UU Cipta Kerja
UU Cipta Kerja Sarat Kepentingan Pebisnis Tambang Perusak Lingkungan

Aktivis, Kerusakan Hutan di Dompu NTB, Capai Puluhan Ribu Hektare (foto: dompubicara.com)
Jakarta, law-justice.co - Pengesahan Peraturan Pemerintah Pengganti Undang-Undang (Perppu) Nomor 2 Tahun 2022 tentang Cipta Kerja menjadi sebuah undang-undang (UU) oleh DPR pada Selasa (21/3/2023), dinilai sarat kepentingan elite oligark yang bermain dalam bisnis sektor energi dan pertambangan. Pengesahan UU Cipta Kerja ini tidak lebih sebagai upaya memperparah kerusakan lingkungan.
Juru Bicara Kampanye Trend Asia Novita Indri, menuturkan, pemerintah mengklaim terbitnya Perppu Cipta Kerja sebagai upaya menyelamatkan ekonomi, krisis iklim dan krisis pangan yang terjadi. Namun, alih-alih demikian, justru isi dari pasal-pasal di produk hukum tersebut kental kepentingan pebisnis perusak lingkungan. Pengesahan Perppu Cipta Kerja menjadi UU kian memperlihatkan bahwa transisi energi yang berulang kali digembar-gemborkan para penyelenggara negara hanya isapan jempol belaka.
Pasal yang dimaksud Novita termaktub dalam pasal 128 A. Dalam pasal tersebut disebutkan soal royalti 0% kepada pemegang Izin Usaha Pertambangan (IUP) dan Izin Usaha Pertambangan Khusus (IUPK) yang melakukan pengembangan dan pemanfaatan batubara. Pasal ini disisipkan di antara pasal 128 dan pasal 129 dalam Undang-Undang Nomor 4 Tahun 2009 tentang Pertambangan Mineral dan Batubara.
Menurut dia, berarti, Royalti 0% ini akan dinikmati bila perusahaan besar batubara melakukan proyek peningkatan “nilai tambah” semu melalui kegiatan hilirisasi seperti gasifikasi batubara. Proyek ini lantas hanya ditujukan untuk kepentingan pebisnis dan sebaliknya berdampak buruk bagi lingkungan.

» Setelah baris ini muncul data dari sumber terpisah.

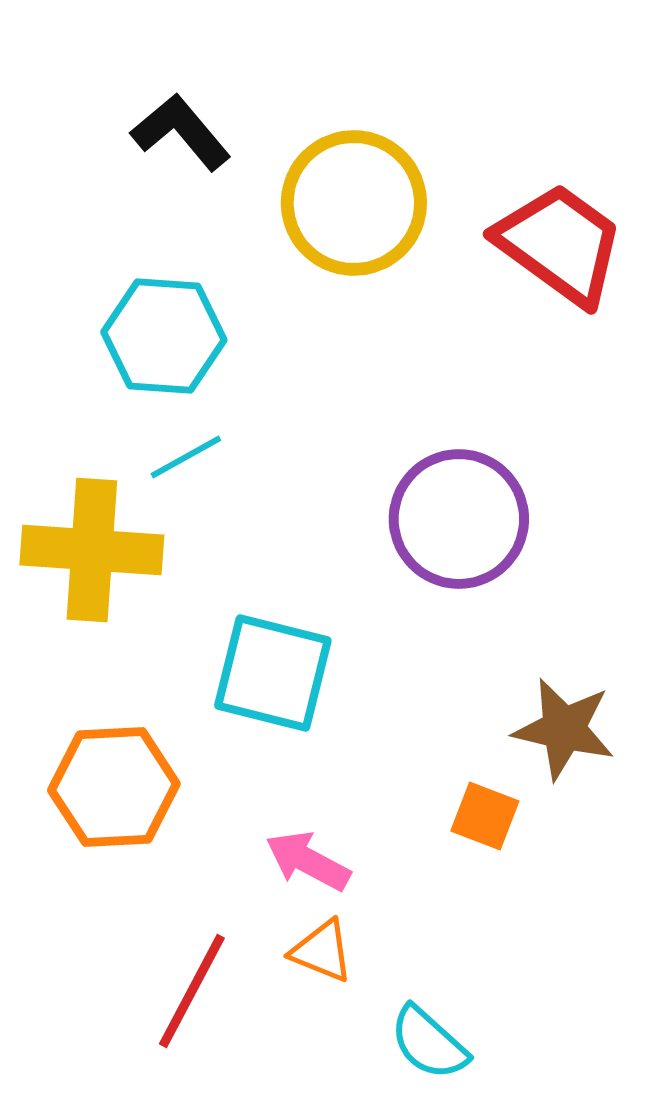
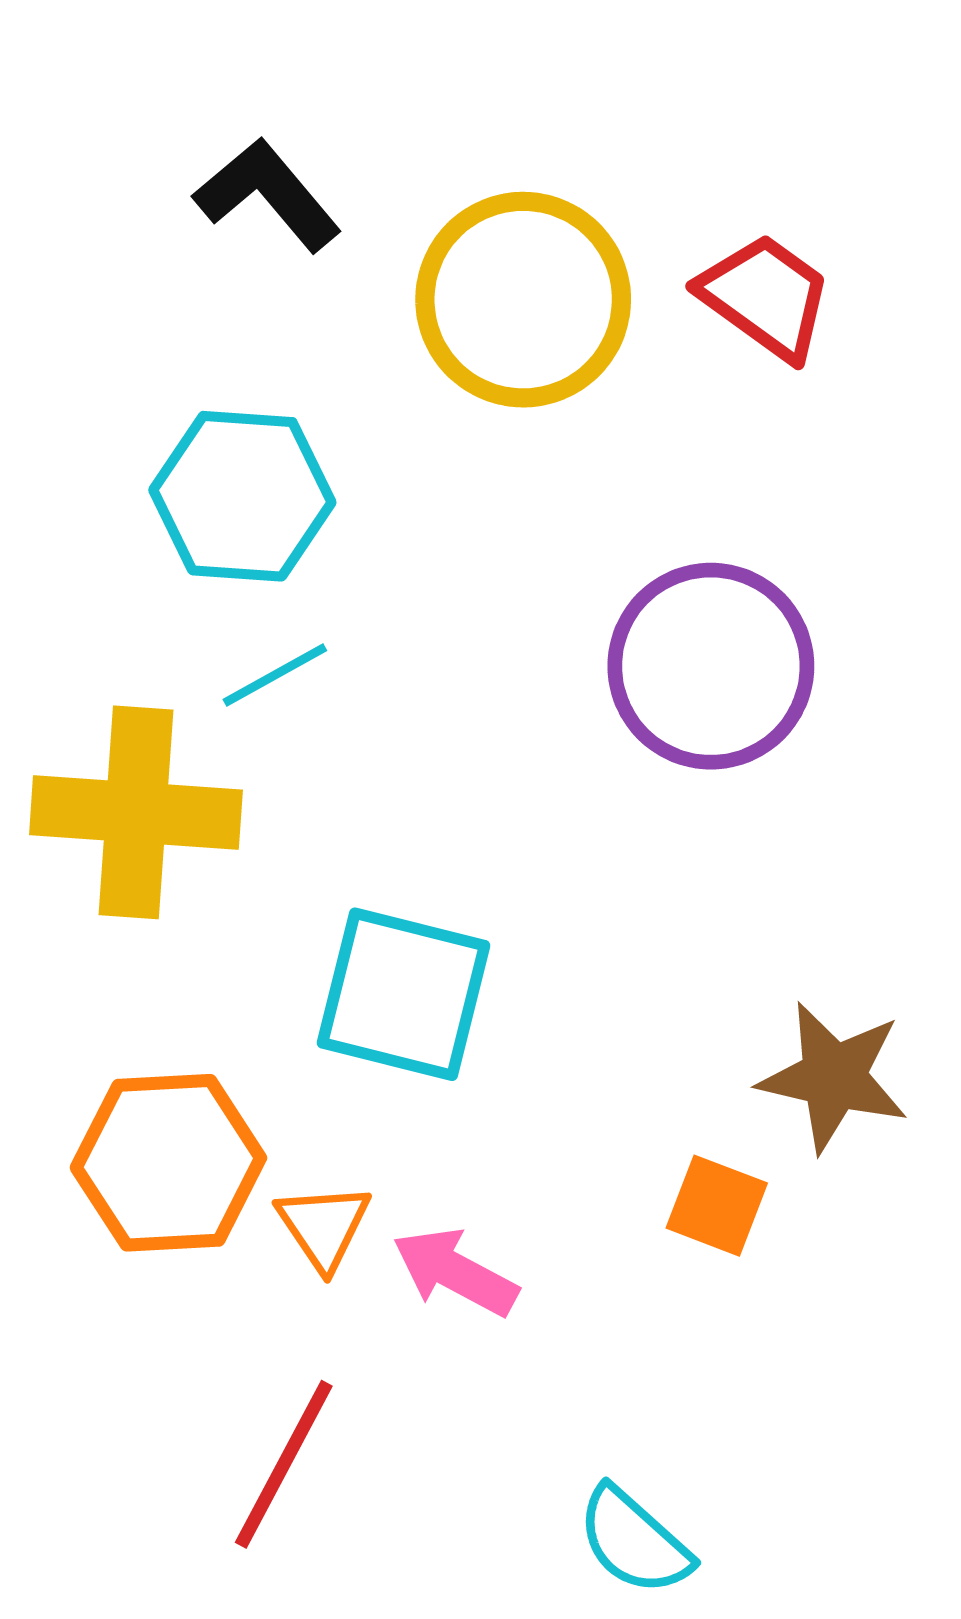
red trapezoid: (560, 244) -> (766, 297), moved, size x0.7
purple circle: (459, 519) -> (711, 666), moved
orange triangle: (322, 951) -> (324, 1226), moved, turned 34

“Padahal hilirisasi seperti gasifikasi batubara berpotensi akan menjadi proyek yang merugikan keuangan negara. Selain itu, penggunaan batubara juga akan memperparah dampak krisis iklim di Indonesia karena proyek pembuatan DME dengan kapasitas sebesar 1,4 juta ton per tahun dengan kebutuhan 6 juta ton batubara akan menghasilkan emisi gas rumah kaca sebesar 4,26 juta ton CO2-eq/tahun,” ujar Novita dalam keterangan tertulisnya, dikutip Sabtu (25/3/2023).
Yang ada, lanjut Novita, pengesahan Perppu Cipta Kerja menjadi UU merupakan cara pemerintah memberikan subsidi paling baru bagi industri batubara. Hal ini menambah deretan keistimewaan bagi industri energi kotor yang pada kenyataannya memperparah kerusakan serta bencana bagi lingkungan dan manusia.
“Akal-akalan ini hanya akan mengunci Indonesia dalam laju kenaikan emisi yang dapat memperparah krisis iklim yang artinya bertolak belakang dengan alasan pemerintah menerbitkan Perppu Cipta Kerja dan juga akan menjadi batu sandungan upaya transisi energi,” ucap Novita.
Sementara itu, Tim Advokasi Trend Asia, Adhitiya Augusta, mengungkap Pasal 110 A sebagai beleid hukum lain dalam UU Cipta Kerja yang melanggengkan kerusakan lingkungan. Pebisnis sektor tambang dan energi dipermudah dalam urusan izin lahan berkat aturan tersebut.
“Keberadaan Pasal 110 A dalam UU Cipta Kerja lagi-lagi memberi karpet merah kepada pengusaha sektor energi yang berniat mengalihfungsikan hutan lindung menjadi hutan tanaman energi yang digunakan sebagai bahan “oplosan” batubara dalam menciptakan energi listrik di PLTU sebagai biomassa (pelet kayu). Potensi pengalihan fungsi dan luas hutan lindung ini semakin memperparah krisis iklim dan menghambat proses transisi energi yang bersih serta berkelanjutan,” ujar Adhitiya.
“Pengesahan Perppu Cipta Kerja menjadi Undang-Undang menjadi contoh bahwa gejala legalisme otokratis sedang menjangkit rezim pemerintahan Jokowi-Ma’ruf saat ini, dan kepentingan elite oligarki sangatlah besar dalam mempengaruhi tatanan hukum negeri ini,” tambah Adhitiya.